A few months later he had the idea to welcome home Trump from his summit with Putin by encouraging people to bring bullhorns and air horns to the White House gates and use them at all hours of the night. Nastiness is his milieu. He’s been known for it for years. It’s made him a valuable commodity to someone who dismissed millions of her opponent’s supporters as “deplorables” in the last election. Of course he’s going to enjoy the spectacle of Republican politicians being harassed whenever they show their faces in public.

What irks me about this is less the nastiness itself than the attempt to dress it up in something finer. It can’t be that Reines is just a dick who revels in the thought of his political enemies being unable to enjoy a moment’s peace outside their homes. It’s a First Amendment issue! Or it’s an attempt to demand that Republicans provide “oversight” of Trump. (Angry confrontations in restaurants are famously persuasive in changing the target’s opinion.) Or none of this matters because the Proud Boys are bad and we should be focusing on that. There must be a noble pretext to justify the ignoble instinct. His attitude reminds me of how Gawker used to defend itself whenever it published something unusually nasty (i.e. every three hours). It was never done transparently for the lulz or the clicks or the sinister thrill of humiliating an opponent; it was always draped in moralizing window dressing. If someone surreptitiously snapped a pic of a Republican congressman taking a dump in a public restroom, that might be posted — but only with a reminder that that congressman had once voted against a bill that would have increased funding for public toilets or whatever. “Look at this guy pinching a loaf” would have been frowned upon as bullying and an invasion of privacy. “Look at this hypocrite pinching a loaf” was fair game.

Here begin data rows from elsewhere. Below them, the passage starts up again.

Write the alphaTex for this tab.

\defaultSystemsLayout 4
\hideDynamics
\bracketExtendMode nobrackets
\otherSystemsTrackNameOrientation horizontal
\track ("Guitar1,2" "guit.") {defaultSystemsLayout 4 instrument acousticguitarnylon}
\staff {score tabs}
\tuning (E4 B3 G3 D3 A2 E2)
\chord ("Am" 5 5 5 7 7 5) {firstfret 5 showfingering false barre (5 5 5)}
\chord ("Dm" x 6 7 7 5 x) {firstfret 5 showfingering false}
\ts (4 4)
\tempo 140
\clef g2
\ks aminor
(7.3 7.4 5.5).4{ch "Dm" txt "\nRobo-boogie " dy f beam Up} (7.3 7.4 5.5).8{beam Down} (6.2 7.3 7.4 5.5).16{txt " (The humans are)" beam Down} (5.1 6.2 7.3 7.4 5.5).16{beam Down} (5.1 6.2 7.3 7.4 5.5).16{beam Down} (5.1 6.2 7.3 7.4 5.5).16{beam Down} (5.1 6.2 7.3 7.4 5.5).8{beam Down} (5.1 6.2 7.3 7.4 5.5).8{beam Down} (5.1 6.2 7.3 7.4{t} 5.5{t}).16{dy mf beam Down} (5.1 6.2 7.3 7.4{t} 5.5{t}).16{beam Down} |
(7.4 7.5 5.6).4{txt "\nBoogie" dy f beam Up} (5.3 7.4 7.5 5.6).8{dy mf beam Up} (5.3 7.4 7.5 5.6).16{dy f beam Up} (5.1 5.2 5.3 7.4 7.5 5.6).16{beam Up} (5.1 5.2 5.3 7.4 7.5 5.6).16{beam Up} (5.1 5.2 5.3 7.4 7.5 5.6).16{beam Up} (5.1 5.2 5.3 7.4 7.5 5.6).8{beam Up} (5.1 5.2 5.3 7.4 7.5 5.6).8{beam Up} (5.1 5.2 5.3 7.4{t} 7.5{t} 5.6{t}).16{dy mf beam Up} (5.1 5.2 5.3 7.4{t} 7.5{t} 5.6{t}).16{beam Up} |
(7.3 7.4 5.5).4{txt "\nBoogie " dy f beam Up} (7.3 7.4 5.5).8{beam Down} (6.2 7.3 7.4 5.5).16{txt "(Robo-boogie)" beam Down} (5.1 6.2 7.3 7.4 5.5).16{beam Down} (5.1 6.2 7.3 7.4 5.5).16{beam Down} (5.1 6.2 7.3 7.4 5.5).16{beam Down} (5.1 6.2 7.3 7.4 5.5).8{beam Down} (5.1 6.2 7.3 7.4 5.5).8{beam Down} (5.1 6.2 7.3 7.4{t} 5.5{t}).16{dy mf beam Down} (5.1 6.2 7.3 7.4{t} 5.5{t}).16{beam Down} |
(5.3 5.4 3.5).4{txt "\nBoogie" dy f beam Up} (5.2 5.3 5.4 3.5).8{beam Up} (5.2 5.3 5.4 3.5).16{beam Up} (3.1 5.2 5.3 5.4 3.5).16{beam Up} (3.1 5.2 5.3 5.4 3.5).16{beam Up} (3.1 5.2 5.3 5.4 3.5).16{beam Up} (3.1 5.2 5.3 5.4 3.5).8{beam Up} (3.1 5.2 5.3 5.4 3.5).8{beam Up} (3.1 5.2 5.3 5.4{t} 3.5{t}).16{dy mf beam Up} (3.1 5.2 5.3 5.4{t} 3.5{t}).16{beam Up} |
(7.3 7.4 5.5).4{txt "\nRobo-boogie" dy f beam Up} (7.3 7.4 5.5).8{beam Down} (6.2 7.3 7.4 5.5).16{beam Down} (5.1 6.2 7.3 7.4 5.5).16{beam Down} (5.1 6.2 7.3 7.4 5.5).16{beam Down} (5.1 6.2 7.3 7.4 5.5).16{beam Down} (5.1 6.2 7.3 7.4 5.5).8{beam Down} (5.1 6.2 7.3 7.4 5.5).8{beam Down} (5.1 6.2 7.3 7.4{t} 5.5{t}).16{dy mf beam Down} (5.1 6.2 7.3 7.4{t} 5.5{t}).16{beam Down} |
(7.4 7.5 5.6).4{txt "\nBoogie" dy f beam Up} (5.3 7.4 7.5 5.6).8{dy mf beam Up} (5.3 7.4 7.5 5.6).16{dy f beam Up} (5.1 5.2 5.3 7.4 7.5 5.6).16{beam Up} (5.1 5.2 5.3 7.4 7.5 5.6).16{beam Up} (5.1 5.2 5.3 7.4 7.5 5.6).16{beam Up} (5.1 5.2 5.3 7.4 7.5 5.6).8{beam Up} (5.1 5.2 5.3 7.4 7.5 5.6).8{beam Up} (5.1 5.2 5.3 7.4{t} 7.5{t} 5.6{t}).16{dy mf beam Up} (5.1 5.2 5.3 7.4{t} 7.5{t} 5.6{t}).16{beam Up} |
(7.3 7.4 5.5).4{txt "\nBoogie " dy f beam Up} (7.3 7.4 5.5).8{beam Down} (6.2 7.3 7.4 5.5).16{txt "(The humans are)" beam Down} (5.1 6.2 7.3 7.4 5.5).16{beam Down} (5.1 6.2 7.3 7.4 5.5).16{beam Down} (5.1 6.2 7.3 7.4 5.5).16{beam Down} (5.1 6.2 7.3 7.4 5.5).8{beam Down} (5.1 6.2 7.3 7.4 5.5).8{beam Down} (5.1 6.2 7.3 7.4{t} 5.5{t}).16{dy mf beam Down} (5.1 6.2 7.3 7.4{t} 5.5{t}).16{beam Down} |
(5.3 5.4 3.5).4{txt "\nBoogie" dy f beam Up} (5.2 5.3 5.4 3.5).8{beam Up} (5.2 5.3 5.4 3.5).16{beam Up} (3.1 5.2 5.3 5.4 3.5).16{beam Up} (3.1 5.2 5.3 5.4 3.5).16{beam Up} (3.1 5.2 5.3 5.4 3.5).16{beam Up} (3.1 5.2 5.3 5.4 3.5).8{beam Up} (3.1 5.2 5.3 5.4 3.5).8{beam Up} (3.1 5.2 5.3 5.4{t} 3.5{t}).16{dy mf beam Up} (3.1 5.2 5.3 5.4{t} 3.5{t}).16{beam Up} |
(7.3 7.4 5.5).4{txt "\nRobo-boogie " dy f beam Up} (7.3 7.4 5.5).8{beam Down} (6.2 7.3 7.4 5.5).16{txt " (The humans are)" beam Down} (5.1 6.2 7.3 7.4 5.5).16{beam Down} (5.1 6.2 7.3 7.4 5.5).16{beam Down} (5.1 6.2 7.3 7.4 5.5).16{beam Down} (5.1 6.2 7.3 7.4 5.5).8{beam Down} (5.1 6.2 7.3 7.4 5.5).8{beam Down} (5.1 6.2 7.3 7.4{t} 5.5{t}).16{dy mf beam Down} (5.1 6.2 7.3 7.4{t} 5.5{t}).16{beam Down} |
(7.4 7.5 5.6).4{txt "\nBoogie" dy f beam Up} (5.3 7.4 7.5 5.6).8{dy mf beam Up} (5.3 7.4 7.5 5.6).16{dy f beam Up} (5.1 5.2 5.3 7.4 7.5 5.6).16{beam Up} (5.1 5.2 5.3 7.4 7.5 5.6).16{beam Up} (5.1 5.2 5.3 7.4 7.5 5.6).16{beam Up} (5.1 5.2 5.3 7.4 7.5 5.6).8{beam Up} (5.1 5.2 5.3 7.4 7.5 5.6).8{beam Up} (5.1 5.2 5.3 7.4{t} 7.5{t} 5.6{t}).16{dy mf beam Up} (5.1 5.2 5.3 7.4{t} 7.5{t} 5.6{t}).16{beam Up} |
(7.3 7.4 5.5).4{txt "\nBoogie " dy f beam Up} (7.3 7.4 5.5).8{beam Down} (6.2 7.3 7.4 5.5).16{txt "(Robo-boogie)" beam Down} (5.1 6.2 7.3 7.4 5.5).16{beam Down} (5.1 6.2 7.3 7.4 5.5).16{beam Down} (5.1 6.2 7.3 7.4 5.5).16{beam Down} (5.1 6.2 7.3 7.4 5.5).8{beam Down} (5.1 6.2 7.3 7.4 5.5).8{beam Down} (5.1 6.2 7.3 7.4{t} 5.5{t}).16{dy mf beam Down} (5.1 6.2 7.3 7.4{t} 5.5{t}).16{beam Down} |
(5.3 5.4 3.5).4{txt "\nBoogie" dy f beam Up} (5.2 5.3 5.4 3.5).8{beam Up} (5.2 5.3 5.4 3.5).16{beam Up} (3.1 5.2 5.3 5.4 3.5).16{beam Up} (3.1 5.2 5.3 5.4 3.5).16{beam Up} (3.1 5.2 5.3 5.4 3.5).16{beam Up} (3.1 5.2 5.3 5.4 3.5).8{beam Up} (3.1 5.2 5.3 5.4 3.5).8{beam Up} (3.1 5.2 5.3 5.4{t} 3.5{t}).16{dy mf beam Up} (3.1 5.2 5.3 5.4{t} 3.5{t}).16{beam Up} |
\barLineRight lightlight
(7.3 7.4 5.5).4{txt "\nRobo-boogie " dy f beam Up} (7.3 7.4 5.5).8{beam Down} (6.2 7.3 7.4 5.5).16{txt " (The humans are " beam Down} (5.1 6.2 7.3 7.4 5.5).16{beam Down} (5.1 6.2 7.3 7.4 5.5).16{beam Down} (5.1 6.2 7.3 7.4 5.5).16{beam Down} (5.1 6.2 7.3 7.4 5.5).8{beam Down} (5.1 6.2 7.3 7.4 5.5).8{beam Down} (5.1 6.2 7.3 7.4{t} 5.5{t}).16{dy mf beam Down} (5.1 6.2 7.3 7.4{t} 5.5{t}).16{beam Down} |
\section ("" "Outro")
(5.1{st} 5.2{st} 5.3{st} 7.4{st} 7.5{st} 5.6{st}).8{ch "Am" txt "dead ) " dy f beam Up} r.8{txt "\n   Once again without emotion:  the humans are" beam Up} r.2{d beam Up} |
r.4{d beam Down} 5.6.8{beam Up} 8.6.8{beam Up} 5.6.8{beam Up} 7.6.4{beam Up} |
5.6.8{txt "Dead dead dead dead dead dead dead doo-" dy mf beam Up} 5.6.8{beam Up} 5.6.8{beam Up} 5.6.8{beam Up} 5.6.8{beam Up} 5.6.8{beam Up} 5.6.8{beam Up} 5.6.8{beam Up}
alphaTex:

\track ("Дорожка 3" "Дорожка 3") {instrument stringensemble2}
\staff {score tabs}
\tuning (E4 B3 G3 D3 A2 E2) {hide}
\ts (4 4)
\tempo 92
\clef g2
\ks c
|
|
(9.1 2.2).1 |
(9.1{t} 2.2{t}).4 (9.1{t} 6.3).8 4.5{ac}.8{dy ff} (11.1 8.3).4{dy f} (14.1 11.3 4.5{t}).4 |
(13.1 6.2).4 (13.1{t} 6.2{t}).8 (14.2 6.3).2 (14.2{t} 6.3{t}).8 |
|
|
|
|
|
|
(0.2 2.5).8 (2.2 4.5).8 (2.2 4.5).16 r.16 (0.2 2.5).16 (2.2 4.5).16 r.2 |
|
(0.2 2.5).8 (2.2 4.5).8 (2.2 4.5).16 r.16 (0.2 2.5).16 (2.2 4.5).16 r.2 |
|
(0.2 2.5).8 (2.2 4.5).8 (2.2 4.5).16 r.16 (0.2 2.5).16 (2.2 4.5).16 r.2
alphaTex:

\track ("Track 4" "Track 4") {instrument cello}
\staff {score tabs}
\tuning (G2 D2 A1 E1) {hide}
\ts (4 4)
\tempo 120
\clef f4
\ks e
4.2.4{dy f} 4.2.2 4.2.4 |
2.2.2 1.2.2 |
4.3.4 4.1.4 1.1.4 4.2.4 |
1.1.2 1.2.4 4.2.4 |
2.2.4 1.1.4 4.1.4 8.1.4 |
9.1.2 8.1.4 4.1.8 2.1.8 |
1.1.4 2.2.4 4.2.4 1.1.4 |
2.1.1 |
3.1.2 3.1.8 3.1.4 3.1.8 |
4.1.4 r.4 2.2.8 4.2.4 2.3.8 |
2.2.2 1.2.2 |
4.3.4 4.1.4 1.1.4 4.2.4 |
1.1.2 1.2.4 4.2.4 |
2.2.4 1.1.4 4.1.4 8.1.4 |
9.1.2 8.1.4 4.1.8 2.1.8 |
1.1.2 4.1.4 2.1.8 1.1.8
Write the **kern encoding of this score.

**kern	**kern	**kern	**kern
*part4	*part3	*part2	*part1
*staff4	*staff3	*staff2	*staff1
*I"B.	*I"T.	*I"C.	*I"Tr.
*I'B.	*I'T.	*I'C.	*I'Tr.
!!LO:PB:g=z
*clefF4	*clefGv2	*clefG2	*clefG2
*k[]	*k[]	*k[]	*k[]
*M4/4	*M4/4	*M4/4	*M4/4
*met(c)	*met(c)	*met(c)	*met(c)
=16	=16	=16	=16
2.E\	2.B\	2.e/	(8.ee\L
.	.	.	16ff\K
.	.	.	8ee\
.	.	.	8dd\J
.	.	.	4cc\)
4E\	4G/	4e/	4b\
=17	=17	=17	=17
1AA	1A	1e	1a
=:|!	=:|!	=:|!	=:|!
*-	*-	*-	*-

It’s strange but true of American culture in our era that no amount of petty nastiness towards a vulnerable person is too small to get you in big trouble online whereas no amount of petty nastiness towards someone influential is too large that it can’t be excused as in service to some virtuous purpose. (And there’s always some purpose, as in the Gawker hypothetical, that can be conjured up, however tangentially and unconvincingly.) If a random joe were recorded being casually cruel to someone who’s down on their luck, that video might get traction online and he might soon find himself unemployed and sifting through death threats. Wouldn’t matter if his cruelty was momentary and uncharacteristic. He’ll be ruined in order to send a social signal about his behavior, pour encourager les autres. Whereas if you want to personally see to it that your least favorite politician and his/her family can’t leave the house without a Greek chorus trailing behind, hooting grievances, you’re just makin’ the world a better place. Extremism in the pursuit of “virtue” is no vice.

Right now on Earth 2, President Mitt Romney is trying to implement some anodyne conservative policy like cutting the budget by half a percent and Reines is on MSNBC demanding direct action against Republicans to stop this slow-motion atrocity. The Good People always believe the Bad People have it coming.